─── Dataset excerpts
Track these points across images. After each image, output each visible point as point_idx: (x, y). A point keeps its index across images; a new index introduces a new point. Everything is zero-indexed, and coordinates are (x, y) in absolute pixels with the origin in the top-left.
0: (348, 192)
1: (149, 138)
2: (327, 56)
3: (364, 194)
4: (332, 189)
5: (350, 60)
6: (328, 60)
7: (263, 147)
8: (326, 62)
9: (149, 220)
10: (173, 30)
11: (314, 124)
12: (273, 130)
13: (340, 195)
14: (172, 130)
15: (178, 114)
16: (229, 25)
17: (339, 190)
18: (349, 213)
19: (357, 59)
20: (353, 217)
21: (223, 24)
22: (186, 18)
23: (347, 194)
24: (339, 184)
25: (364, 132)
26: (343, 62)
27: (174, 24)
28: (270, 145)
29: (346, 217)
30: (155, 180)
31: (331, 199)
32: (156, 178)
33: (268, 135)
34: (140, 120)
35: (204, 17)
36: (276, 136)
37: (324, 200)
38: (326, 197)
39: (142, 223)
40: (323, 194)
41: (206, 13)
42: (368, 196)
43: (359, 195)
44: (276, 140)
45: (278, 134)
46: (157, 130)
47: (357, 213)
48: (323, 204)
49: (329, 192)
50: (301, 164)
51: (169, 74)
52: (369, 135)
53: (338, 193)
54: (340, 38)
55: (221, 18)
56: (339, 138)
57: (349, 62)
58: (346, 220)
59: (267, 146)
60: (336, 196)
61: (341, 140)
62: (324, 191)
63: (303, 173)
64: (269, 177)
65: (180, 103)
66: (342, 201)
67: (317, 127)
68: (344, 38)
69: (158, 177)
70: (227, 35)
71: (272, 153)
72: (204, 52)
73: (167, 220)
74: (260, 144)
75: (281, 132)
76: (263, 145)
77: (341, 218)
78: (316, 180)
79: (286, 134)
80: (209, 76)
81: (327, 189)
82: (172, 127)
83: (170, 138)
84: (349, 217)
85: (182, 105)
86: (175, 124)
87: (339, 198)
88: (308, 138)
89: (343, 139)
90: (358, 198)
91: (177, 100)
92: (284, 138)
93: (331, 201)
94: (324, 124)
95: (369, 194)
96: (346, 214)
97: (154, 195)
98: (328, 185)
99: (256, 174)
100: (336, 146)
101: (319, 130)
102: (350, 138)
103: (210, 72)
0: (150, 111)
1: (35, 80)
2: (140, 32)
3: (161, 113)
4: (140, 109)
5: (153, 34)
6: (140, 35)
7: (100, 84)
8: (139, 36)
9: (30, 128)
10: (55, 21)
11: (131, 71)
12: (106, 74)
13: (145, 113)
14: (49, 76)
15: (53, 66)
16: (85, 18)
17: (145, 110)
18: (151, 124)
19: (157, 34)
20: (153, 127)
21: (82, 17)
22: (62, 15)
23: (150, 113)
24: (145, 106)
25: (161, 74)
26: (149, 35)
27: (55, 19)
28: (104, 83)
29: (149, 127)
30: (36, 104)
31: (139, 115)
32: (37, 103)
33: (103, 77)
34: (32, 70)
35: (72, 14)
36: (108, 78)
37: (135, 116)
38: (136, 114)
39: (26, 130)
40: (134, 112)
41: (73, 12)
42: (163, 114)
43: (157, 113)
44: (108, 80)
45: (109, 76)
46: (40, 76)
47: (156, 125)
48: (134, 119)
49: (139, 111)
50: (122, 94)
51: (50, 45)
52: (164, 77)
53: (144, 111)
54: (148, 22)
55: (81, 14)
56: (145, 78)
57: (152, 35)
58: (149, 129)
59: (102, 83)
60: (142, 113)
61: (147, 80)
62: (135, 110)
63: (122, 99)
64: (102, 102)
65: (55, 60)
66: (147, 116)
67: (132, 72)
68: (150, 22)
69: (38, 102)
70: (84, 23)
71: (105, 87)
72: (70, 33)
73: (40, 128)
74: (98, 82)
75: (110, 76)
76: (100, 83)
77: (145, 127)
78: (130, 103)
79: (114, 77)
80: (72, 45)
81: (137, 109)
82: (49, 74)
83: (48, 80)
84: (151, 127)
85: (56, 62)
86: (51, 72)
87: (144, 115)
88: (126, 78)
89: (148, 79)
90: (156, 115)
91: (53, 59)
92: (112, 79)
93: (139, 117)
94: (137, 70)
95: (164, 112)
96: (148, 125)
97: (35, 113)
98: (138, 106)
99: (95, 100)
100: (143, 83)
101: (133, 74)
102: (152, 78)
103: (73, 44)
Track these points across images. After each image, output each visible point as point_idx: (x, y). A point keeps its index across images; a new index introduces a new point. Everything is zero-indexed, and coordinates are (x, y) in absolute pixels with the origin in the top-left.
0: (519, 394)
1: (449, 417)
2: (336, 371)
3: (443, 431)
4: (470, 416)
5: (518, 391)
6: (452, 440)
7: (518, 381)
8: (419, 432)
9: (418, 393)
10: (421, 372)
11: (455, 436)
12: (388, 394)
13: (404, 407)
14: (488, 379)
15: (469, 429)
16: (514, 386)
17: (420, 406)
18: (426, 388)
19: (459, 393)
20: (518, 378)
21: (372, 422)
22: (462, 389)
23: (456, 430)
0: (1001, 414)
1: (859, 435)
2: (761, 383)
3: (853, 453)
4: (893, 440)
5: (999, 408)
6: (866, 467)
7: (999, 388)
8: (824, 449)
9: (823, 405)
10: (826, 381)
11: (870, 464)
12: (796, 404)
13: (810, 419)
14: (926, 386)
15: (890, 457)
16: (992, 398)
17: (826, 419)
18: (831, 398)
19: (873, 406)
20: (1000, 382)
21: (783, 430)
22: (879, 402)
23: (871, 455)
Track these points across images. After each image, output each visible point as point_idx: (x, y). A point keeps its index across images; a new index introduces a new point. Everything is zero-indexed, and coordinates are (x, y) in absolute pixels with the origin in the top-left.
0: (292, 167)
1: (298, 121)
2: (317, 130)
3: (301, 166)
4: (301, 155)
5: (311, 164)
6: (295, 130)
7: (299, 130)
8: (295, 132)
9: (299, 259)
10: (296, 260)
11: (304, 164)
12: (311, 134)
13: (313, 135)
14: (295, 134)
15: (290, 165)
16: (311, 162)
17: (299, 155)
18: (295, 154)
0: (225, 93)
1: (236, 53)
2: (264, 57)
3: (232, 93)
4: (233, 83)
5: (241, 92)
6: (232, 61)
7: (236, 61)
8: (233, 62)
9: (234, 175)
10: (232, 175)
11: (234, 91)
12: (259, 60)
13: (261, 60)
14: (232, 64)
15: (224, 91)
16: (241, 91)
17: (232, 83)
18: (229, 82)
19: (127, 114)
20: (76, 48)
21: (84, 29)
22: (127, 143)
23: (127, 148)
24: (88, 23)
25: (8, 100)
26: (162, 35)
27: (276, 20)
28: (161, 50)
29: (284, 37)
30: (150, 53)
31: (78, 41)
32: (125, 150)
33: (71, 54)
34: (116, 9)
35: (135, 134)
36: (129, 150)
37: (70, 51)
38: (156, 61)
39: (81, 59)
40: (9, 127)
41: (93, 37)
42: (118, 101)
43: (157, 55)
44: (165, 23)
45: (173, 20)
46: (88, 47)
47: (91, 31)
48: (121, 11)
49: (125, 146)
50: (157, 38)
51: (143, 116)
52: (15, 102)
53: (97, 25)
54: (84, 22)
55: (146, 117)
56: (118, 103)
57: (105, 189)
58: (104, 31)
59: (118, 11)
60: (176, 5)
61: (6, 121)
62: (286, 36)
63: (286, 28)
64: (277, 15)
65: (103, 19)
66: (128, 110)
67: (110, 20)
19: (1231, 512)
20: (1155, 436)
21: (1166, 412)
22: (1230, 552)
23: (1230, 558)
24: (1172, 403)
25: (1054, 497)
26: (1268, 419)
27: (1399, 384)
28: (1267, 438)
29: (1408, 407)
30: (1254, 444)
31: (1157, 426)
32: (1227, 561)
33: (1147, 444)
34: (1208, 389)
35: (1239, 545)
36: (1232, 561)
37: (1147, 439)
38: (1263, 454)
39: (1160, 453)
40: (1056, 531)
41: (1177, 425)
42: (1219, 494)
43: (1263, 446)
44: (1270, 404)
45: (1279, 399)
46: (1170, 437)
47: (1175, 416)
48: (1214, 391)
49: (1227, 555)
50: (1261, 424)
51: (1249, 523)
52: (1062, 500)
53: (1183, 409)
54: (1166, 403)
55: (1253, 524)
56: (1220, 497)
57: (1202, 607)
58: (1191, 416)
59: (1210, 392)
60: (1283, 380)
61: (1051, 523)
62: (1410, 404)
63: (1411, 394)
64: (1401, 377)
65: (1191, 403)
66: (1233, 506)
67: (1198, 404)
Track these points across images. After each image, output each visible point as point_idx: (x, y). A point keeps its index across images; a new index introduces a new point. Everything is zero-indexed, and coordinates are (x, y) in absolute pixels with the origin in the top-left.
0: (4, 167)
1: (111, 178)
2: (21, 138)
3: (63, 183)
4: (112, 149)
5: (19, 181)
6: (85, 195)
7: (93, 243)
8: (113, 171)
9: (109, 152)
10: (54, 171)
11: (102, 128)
──────
Above are the records. Copy the lines beginning at the one that has "78: (316, 180)" and ending with the one that has "95: (369, 194)", unchanged.

78: (316, 180)
79: (286, 134)
80: (209, 76)
81: (327, 189)
82: (172, 127)
83: (170, 138)
84: (349, 217)
85: (182, 105)
86: (175, 124)
87: (339, 198)
88: (308, 138)
89: (343, 139)
90: (358, 198)
91: (177, 100)
92: (284, 138)
93: (331, 201)
94: (324, 124)
95: (369, 194)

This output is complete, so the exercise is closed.